By Hyung-jin Kim, AP
Tuesday, January 26, 2010

Reports: 2 Koreas fire artillery along coast

SEOUL, South Korea — North and South Korea exchanged artillery fire along their disputed western sea border on Wednesday, two days after the North designated no-sail zones in the area, the military and news reports said.

North Korea fired several rounds of land-based artillery off its coast, an officer at the Joint Chiefs of Staff in Seoul said. The officer, who spoke on condition of anonymity because of department policy, said no causalities or damage were immediately reported.

South Korea, in response, immediately fired warning shots from a marine base on an island near the sea border, according to Seoul’s Yonhap news agency.

Yonhap, citing an unidentified military official, said both Koreas fired into the air.

South Korea’s YTN television network carried a similar report on the exchange of fire.

The officer at the Joint Chiefs of Staff said he could not immediately confirm that South Korea returned fire.

The western sea border is a constant source of tension between the two Koreas.

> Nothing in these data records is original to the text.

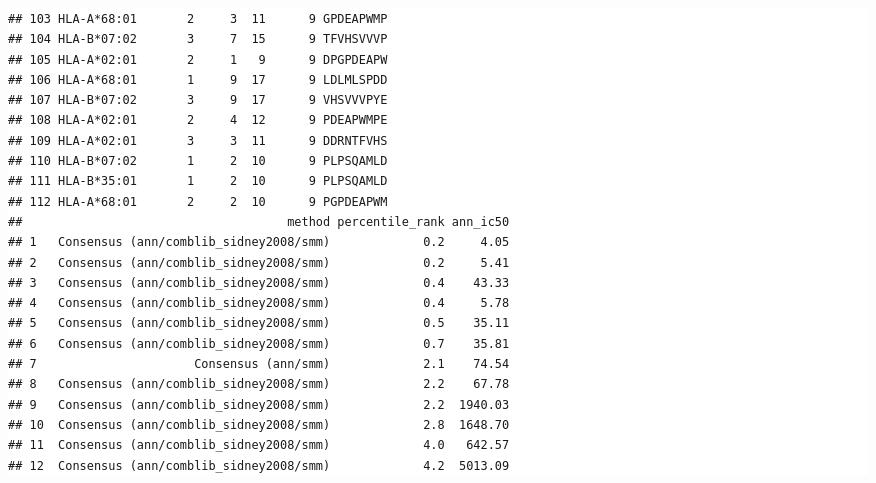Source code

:    ## 103 HLA-A*68:01       2     3  11      9 GPDEAPWMP
    ## 104 HLA-B*07:02       3     7  15      9 TFVHSVVVP
    ## 105 HLA-A*02:01       2     1   9      9 DPGPDEAPW
    ## 106 HLA-A*68:01       1     9  17      9 LDLMLSPDD
    ## 107 HLA-B*07:02       3     9  17      9 VHSVVVPYE
    ## 108 HLA-A*02:01       2     4  12      9 PDEAPWMPE
    ## 109 HLA-A*02:01       3     3  11      9 DDRNTFVHS
    ## 110 HLA-B*07:02       1     2  10      9 PLPSQAMLD
    ## 111 HLA-B*35:01       1     2  10      9 PLPSQAMLD
    ## 112 HLA-A*68:01       2     2  10      9 PGPDEAPWM
    ##                                     method percentile_rank ann_ic50
    ## 1   Consensus (ann/comblib_sidney2008/smm)             0.2     4.05
    ## 2   Consensus (ann/comblib_sidney2008/smm)             0.2     5.41
    ## 3   Consensus (ann/comblib_sidney2008/smm)             0.4    43.33
    ## 4   Consensus (ann/comblib_sidney2008/smm)             0.4     5.78
    ## 5   Consensus (ann/comblib_sidney2008/smm)             0.5    35.11
    ## 6   Consensus (ann/comblib_sidney2008/smm)             0.7    35.81
    ## 7                      Consensus (ann/smm)             2.1    74.54
    ## 8   Consensus (ann/comblib_sidney2008/smm)             2.2    67.78
    ## 9   Consensus (ann/comblib_sidney2008/smm)             2.2  1940.03
    ## 10  Consensus (ann/comblib_sidney2008/smm)             2.8  1648.70
    ## 11  Consensus (ann/comblib_sidney2008/smm)             4.0   642.57
    ## 12  Consensus (ann/comblib_sidney2008/smm)             4.2  5013.09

Their navies fought a brief gunbattle in November that left one North Korean sailor dead and three others wounded.

The exchange of fire came following a series of mixed signals from North Korea to the South.

Pyongyang offered talks on restarting stalled joint-tour programs and on a joint industrial complex in the North earlier this month. But the communist country also has escalated its rhetoric, with leader Kim Jong Il’s all-powerful National Defense Commission threatening to attack the South and break off all dialogue over a reported South Korean contingency plan to handle turmoil in the North.

South Korean Defense Minister Kim Tae-young said last week that his military should launch a pre-emptive strike on North Korea if there was a clear indication that the country was preparing a nuclear attack. The North responded by threatening a war.

In a possible indication that North Korea may be preparing to conduct missile tests or other military exercises in the area, Pyongyang designated two no-sail zones along the sea border through March 29, including some South Korean-held waters, according to the Defense Ministry.

Another Joint Chief of Staff officer said the North’s artillery fire landed in North Korean waters. He also spoke on condition of anonymity citing department policy.

The disputed sea border was drawn by the U.N. Command at the end of the Korean War and North Korea has repeatedly insisted it should be moved further south. The dispute also led to bloody naval skirmishes in 1999 and 2002.

The two Koreas are still technically at war because the 1950-53 war ended with an armistice, not a formal peace treaty.